EXERCISE PASSAGE
________
Should your first session be you asking them questions about if they specialize in abusive situations? I want a couselor that understands abuse. I feel like that not all blended family couselors would be able to deal with situations that turn into full blown psychological abuse. 

I think it is past the point of trying to blend the family. There really is no family to blend.I think it is now a case of trying to save a marriage that has been the breeding grounds for psychological abuse. How to get both spouses on the same page of protecting the marriage. That has to be the number one goal. 

It is way way to late to ever expect a blended family.  You cannot blend with toxic evil. They don’t blend they consume. 

 

Rags's picture

Nope. No church counselors. They have an agenda and likely are synched with the church clergy and possibly any number of church members.  They are great at spiritual guidance but in my eyes they are suspect as counselors and therapists in non spiritual matters.  An abusive husband is far from a spiritual issue.

Pick one at random out the yellow pages rather than go with the one your DH picked through the church.

I lucked out with the one I picked out of the yellow pages when my XW and I were progressing through the demise of our marriage.  Doc M. was great.  She was no BS, affordable (she completed her Ph D while she was our therapist) and she helped create the boindaries that ultimately ran my adulterous XW off and helped me to reconnect with the man I like being.  As Doc put it. "You are a completely different person than the defeated man who walked in my office 9 months ago. I never would have believed that you are this confident, energetic and happy man with a child like zest for life. You are welcome to continue with our sessions but you don't need them or me any more. Go live your life. You are fine........"

Therapists work for you. If they do not deliver what you demand and need, fire them and find one that will.

Harry's picture

Of a church counselor?  Did he go to college for that ? Has a PHD ?  Or he attends church every day ?  Tell DH you want a a real counselor. Some one who does this for a living ? Who has some track record 

tog redux's picture

Find a real therapist who says he/she has understanding and experience of stepfamilies (not "blended" families, that's just a nice-nice term for what often is not blended at all).

As a therapist I personally hated when people called me and asked questions ahead of time (can't bill for that), but you can certainly spend the first session sussing out what they know about these type of situations).
________
EXCERPTED RECORDS

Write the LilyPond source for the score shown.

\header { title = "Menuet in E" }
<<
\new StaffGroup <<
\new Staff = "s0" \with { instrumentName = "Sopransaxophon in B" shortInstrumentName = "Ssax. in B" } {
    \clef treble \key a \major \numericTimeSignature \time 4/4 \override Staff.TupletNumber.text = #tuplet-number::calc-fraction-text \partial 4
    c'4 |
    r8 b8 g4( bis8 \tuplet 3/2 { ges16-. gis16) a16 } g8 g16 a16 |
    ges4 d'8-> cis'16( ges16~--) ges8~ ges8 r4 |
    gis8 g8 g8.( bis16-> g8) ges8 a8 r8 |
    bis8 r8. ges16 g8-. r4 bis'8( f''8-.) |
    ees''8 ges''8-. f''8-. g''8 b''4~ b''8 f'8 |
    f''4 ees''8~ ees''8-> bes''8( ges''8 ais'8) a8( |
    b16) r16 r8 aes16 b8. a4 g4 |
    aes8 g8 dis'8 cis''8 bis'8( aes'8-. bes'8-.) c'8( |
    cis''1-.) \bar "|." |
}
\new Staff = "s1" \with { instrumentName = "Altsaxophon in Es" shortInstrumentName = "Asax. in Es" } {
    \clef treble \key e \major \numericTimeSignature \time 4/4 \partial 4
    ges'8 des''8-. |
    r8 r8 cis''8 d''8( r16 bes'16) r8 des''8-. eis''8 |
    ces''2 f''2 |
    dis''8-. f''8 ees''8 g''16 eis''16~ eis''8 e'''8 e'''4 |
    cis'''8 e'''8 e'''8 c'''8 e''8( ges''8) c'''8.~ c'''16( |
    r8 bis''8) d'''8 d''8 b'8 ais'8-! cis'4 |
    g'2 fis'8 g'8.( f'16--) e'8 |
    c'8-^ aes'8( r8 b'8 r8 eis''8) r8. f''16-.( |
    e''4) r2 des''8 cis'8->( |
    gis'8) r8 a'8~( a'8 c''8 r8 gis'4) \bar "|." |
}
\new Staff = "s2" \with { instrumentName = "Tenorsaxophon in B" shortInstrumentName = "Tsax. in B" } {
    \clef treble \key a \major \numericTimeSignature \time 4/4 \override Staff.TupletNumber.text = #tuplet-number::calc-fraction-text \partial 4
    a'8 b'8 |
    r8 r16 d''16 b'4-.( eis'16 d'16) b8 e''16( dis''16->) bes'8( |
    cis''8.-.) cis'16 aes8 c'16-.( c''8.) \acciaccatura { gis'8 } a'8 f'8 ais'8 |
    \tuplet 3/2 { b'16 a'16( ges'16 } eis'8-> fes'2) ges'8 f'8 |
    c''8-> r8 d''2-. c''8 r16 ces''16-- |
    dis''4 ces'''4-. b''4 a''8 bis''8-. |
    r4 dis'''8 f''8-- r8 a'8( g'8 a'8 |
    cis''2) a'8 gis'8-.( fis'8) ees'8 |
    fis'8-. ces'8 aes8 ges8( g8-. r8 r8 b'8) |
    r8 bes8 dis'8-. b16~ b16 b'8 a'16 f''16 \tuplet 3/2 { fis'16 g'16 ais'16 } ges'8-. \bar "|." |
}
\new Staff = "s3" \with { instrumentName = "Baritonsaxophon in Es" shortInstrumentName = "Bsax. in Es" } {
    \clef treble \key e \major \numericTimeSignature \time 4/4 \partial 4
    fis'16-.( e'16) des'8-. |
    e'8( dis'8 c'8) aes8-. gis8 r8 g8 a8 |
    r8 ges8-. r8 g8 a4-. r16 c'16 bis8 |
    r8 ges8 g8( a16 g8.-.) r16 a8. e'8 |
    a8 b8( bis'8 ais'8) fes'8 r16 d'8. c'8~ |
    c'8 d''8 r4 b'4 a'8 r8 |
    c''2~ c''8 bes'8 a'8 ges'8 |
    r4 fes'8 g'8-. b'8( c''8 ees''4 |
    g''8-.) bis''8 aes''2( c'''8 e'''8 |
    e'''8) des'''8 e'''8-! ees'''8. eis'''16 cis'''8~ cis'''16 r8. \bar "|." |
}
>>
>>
________
DIRECTIONS
(1) Duplicate the thread about choosing a counselor, everything from "tog redux's picture" down to "type of situations).".
(2) Go on with the thread about choosing a counselor from where it stops.

REPLIES
(1)
tog redux's picture

Find a real therapist who says he/she has understanding and experience of stepfamilies (not "blended" families, that's just a nice-nice term for what often is not blended at all).

As a therapist I personally hated when people called me and asked questions ahead of time (can't bill for that), but you can certainly spend the first session sussing out what they know about these type of situations).

(2)
 

ldvilen's picture

Your story resonates with what I just wrote for someone else on another post: Be leery of so-called professionals and esp. clergy, who seem to think that all women even in the year 2019 are supposed to be submissive to their man, no matter what. 

Don't let anyone try to tell you you are wrong for not catering to your SKs.  If you think your marriage is worth saving, then disengage.  There is an entire forum section dedicated to disengaging on this blog site.  https://www.steptalk.org/forum/parenting/disengaging

As you found out the hard way, unfortunately, since SMs have such little support system, they make wonderful scapegoats and targets, and it is truly a shame that so many in our society have no problem jumping on this bandwagon out of sheer convenience vs. what is right or wrong, fact or lie.  They'd much rather beat SM into submission and make her literally sacrifice herself for THEIR family, than to have to take any responsibility themselves for how they messed up. 

Be careful and DISENGAGE from the madness, feelings of pain and hurt, and all of that junk that comes along with being little-miss-family-scapegoat.  https://blendedfamilyfrappe.com/stepparenting-resources/the-disengaging-essay/

You’re not obligated to take on thankless servitude just because you married your stepkids’ biological parent. You have the right to see your efforts appreciated.”

Merry's picture

Ask YOUR therapist for a recommendation for a couples counselor. Your therapist knows your situation and will be best able to match your needs with a counselors skills and approach.